Chart showing the performance of OpenAI’s o-series on the ARC-AGI test.(Image credit: ARC Prize)

But the logarithmic x-axis on this chart may be alarming to some. The high-scoring version of o3 used more than $1000 worth of compute for every task. The o1 models used around $5 of compute per task, and o1-mini used just a few cents.

The creator of the ARC-AGI benchmark, François Chollet, writes in a blog that OpenAI used roughly 170x more compute to generate that 88% score, compared to high-efficiency version of o3 that scored just 12% lower. The high-scoring version of o3 used more than $10,000 of resources to complete the test, which makes it too expensive to compete for the ARC Prize – an unbeaten competition for AI models to beat the ARC test.

However, Chollet says o3 was still a breakthrough for AI models, nonetheless.

“o3 is a system capable of adapting to tasks it has never encountered before, arguably approaching human-level performance in the ARC-AGI domain,” said Chollet in the blog. “Of course, such generality comes at a steep cost, and wouldn’t quite be economical yet: you could pay a human to solve ARC-AGI tasks for roughly $5 per task (we know, we did that), while consuming mere cents in energy.”

It’s premature to harp on the exact pricing of all this – we’ve seen prices for AI models plummet in the last year, and OpenAI has yet to announce how much o3 will actually cost. However, these prices indicate just how much compute is required to break, even slightly, the performance barriers set by leading AI models today.

This raises some questions. What is o3 actually for? And how much more compute is necessary to make more gains around inference with o4, o5, or whatever else OpenAI names its next reasoning models?

It doesn’t seem like o3, or its successors, would be anyone’s “daily driver” like GPT-4o or Google Search might be. These models just use too much compute to answer small questions throughout your day such as, “How can the Cleveland Browns still make the 2024 playoffs?”

Instead, it seems like AI models with scaled test-time compute may only be good for big picture prompts such as, “How can the Cleveland Browns become a Super Bowl franchise in 2027?” Even then, maybe it’s only worth the high compute costs if you’re the general manager of the Cleveland Browns, and you’re using these tools to make some big decisions.

Institutions with deep pockets may be the only ones who can afford o3, at least to start, as Wharton professor Ethan Mollick notes in a tweet.

We’ve already seen OpenAI release a $200 tier to use a high-compute version of o1, but the startup has reportedly weighed creating subscription plans costing up to $2,000. When you see how much compute o3 uses, you can understand why OpenAI would consider it.

But there are drawbacks to using o3 for high-impact work. As Chollet notes, o3 is not AGI, and it still fails on some very easy tasks that a human would do quite easily.

This isn’t necessarily surprising, as large language models still have a huge hallucination problem, which o3 and test-time compute don’t seem to have solved. That’s why ChatGPT and Gemini include disclaimers below every answer they produce, asking users not to trust answers at face value. Presumably AGI, should it ever be reached, would not need such a disclaimer.

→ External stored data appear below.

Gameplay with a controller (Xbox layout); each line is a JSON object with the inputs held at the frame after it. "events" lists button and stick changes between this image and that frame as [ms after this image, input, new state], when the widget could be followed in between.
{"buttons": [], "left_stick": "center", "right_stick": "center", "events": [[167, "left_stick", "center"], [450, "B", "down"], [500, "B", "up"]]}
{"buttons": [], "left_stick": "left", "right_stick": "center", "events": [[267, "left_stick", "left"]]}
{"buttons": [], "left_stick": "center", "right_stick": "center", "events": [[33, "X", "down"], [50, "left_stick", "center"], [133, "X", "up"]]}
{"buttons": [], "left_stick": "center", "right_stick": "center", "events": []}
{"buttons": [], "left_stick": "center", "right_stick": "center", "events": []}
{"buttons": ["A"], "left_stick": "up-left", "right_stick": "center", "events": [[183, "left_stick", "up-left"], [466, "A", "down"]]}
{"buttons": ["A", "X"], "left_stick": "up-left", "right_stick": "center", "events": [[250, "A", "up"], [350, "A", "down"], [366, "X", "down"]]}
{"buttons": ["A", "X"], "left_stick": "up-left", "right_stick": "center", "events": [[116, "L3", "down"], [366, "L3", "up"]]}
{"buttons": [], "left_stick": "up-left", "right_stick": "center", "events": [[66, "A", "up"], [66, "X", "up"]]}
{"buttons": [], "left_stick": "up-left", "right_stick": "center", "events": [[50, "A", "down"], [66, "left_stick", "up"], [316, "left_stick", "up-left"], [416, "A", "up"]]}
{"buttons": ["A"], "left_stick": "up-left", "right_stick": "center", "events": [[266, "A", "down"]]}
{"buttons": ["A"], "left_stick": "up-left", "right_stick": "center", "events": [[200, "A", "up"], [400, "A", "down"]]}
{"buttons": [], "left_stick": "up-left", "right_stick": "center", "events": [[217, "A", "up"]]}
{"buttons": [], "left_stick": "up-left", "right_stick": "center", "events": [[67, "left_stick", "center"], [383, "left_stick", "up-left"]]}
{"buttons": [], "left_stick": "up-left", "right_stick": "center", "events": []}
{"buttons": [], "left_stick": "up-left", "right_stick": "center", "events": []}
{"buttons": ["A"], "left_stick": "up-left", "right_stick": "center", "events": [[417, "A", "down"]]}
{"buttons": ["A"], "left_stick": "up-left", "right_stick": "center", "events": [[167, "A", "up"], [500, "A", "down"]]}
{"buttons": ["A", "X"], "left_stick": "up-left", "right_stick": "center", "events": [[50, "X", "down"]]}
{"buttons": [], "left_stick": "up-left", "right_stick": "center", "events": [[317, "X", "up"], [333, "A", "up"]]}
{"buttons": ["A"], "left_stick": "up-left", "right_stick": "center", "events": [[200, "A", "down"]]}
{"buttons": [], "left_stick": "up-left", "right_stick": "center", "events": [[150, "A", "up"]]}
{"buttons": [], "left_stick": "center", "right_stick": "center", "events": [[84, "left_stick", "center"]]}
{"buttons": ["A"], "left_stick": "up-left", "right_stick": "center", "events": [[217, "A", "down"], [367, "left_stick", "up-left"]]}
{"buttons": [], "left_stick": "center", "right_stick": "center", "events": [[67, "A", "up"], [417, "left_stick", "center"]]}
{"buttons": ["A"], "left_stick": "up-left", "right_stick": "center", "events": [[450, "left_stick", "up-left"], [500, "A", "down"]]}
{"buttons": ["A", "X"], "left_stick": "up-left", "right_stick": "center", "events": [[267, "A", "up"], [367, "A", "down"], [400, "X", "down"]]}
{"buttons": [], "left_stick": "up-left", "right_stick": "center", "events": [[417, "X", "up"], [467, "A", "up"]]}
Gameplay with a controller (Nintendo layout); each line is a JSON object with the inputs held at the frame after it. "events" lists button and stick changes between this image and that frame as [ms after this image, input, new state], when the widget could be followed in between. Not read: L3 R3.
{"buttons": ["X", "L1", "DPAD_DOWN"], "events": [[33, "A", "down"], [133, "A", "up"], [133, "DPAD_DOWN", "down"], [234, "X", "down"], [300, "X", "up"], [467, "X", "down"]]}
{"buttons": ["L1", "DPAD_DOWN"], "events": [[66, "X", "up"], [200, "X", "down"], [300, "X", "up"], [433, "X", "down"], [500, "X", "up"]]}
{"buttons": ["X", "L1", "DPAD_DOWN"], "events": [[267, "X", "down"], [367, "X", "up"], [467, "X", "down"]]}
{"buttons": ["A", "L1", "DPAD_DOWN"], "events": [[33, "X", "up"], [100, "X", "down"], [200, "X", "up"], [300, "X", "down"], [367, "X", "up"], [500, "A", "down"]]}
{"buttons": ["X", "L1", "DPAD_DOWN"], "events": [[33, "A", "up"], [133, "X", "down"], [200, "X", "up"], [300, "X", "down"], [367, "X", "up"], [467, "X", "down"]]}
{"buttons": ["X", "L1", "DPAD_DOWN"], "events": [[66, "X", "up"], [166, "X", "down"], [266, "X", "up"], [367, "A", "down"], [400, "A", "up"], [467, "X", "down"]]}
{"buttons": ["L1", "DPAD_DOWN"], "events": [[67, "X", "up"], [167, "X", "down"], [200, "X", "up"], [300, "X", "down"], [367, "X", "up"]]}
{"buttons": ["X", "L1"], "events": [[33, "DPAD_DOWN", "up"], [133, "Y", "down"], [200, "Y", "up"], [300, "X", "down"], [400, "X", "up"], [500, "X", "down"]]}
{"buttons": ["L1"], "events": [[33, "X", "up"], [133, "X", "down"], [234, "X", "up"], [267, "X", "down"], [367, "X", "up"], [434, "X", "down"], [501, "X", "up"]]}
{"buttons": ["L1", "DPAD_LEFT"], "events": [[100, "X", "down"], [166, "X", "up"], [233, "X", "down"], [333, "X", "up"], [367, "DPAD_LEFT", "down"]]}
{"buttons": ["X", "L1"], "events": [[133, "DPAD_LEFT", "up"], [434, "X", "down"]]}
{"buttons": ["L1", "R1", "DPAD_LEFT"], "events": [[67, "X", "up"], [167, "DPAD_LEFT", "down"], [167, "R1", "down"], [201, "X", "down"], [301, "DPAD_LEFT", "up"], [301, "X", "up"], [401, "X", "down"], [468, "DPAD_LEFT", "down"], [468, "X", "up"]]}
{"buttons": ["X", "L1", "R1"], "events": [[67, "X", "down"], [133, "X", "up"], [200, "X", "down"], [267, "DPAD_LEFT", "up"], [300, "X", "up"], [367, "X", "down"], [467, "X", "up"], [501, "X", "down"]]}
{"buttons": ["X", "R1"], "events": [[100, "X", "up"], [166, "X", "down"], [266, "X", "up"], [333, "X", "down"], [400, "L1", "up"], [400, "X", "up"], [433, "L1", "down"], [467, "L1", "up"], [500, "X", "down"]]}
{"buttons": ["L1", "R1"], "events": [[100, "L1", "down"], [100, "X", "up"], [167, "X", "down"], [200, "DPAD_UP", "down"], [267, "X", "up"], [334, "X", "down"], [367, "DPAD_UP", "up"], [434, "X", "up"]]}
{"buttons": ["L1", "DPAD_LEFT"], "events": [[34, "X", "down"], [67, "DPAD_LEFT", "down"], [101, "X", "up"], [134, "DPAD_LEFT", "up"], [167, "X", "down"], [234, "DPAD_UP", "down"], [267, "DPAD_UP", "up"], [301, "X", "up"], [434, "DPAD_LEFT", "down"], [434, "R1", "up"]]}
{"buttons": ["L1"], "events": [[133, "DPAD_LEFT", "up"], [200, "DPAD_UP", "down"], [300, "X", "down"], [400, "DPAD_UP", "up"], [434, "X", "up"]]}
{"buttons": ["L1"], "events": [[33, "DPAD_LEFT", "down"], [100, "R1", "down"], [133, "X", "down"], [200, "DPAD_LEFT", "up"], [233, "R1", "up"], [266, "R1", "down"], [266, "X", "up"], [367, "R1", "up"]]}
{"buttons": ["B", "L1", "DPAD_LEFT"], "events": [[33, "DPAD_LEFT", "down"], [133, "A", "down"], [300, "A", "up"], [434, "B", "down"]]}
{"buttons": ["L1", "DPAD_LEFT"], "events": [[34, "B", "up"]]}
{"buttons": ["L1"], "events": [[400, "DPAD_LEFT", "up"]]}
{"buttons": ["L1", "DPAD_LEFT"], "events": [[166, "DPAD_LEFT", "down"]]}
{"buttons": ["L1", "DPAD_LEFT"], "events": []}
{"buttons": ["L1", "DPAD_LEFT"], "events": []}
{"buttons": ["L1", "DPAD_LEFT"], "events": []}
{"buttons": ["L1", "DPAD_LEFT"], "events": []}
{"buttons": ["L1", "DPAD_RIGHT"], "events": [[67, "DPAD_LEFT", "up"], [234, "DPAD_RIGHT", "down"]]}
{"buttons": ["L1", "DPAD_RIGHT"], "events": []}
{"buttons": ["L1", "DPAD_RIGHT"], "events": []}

One way to unlock more gains in test-time scaling could be better AI inference chips. There’s no shortage of startups tackling just this thing, such as Groq or Cerebras, while other startups are designing more cost-efficient AI chips, such as MatX. Andreessen Horowitz general partner Anjney Midha previously told TechCrunch he expects these startups to play a bigger role in test-time scaling moving forward.

While o3 is a notable improvement to the performance of AI models, it raises several new questions around usage and costs. That said, the performance of o3 does add credence to the claim that test-time compute is the tech industry’s next best way to scale AI models.